2. The method for detecting a lightweight infrared target based on improved PF-YOLO as claimed in claim 1, wherein in the step 1, an anchor frame is regenerated for the image by a K-means clustering method.

3. The method for lightweight infrared target detection based on modified PF-YOLO as claimed in claim 1 or 2, wherein the infrared target pretreatment process in step 1 includes a Mosaic enhancement process.

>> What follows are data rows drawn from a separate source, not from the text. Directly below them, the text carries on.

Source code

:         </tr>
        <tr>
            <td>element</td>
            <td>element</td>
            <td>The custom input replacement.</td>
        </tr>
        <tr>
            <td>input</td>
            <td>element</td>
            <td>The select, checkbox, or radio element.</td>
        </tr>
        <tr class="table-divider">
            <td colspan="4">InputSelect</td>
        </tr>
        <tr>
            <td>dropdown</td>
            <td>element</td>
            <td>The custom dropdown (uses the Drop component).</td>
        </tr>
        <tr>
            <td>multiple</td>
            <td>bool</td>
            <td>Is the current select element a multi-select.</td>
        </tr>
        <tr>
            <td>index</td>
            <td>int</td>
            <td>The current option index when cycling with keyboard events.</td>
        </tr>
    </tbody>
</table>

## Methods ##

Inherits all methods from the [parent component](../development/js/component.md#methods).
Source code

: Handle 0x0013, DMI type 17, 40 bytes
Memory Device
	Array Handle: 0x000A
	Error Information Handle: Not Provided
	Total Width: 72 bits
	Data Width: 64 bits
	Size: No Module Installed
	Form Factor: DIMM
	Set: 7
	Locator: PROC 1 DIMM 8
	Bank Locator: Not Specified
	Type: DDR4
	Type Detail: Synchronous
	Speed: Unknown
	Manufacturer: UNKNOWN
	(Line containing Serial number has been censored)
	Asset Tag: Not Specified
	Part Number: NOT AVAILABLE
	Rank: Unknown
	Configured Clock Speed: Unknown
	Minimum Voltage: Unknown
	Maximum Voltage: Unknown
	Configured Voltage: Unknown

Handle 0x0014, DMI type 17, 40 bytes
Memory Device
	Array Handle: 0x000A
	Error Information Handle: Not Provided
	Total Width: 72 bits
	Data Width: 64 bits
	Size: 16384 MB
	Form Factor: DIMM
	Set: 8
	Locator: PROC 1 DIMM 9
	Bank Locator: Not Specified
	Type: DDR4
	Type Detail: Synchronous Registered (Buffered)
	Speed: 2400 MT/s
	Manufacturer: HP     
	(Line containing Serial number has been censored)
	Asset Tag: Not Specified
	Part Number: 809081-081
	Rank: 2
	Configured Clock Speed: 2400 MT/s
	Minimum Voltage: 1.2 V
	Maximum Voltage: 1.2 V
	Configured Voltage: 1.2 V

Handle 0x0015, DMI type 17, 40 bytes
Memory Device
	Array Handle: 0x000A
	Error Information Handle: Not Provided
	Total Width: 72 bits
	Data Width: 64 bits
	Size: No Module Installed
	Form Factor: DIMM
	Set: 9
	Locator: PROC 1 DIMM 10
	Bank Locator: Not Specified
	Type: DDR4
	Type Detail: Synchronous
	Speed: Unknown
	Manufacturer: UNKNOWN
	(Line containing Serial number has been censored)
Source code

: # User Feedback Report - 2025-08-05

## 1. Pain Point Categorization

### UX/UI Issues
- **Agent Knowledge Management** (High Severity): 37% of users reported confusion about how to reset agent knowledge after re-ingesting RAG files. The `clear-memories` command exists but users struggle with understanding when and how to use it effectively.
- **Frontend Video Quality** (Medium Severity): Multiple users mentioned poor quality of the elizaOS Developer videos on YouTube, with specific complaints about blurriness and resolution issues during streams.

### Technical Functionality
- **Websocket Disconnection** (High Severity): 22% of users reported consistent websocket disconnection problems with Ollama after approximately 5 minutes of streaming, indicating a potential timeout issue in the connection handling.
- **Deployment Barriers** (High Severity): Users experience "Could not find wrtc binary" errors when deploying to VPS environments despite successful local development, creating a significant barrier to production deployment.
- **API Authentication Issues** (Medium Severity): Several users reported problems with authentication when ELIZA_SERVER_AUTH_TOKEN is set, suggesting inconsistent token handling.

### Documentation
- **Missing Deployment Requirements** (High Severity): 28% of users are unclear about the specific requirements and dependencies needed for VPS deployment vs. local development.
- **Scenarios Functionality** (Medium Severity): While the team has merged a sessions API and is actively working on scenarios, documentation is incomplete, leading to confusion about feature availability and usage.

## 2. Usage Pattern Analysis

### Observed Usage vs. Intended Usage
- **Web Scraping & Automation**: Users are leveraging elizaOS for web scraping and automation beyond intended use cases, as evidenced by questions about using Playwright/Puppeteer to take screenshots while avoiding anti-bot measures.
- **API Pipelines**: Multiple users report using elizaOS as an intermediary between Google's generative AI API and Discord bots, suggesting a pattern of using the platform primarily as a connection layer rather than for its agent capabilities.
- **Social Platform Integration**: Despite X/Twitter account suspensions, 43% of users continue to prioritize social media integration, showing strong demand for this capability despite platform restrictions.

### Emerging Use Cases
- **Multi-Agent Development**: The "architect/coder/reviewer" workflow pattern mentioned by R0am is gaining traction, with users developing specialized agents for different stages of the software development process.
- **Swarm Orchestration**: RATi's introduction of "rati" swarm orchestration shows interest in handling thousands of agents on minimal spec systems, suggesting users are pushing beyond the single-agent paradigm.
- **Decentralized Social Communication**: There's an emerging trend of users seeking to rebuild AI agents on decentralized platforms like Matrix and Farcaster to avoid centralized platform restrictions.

4. The method for detecting a lightweight infrared target based on improved PF-YOLO as claimed in claim 1, wherein in the step 2, feature extraction is performed on the image processed in the step 1 by using a feature extraction network cspdarknet53_tiny as a backbone network.

5. The method for detecting a lightweight infrared target based on improved PF-YOLO as claimed in claim 1, wherein in the step 3, the feature map is first subjected to enhanced target feature processing, and then enhanced receptive field is performed.

6. The method for lightweight infrared target detection based on improved PF-YOLO of claim 1 or 5, wherein in step 3, the target feature is enhanced by channel attention mechanism, and then the network receptive field is enhanced by spatial pyramid pooling method.

7. The improved PF-YOLO based lightweight infrared target detection method of claim 6 wherein the convolutions in the spatial pyramid pooling method are depth separable convolutions.

8. The lightweight infrared target detection method based on improved PF-YOLO of claim 1, wherein in step 4, the feature pyramid method is an improved feature pyramid method, specifically: adding a bottom-up pyramid structure, namely adding a fusion path, in the feature pyramid method; the convolution in the feature pyramid approach is a depth separable convolution.

9. The method for lightweight infrared target detection based on improved PF-YOLO of claim 1, wherein in step 5, the result of YOLO Head output is processed by soft-nms algorithm.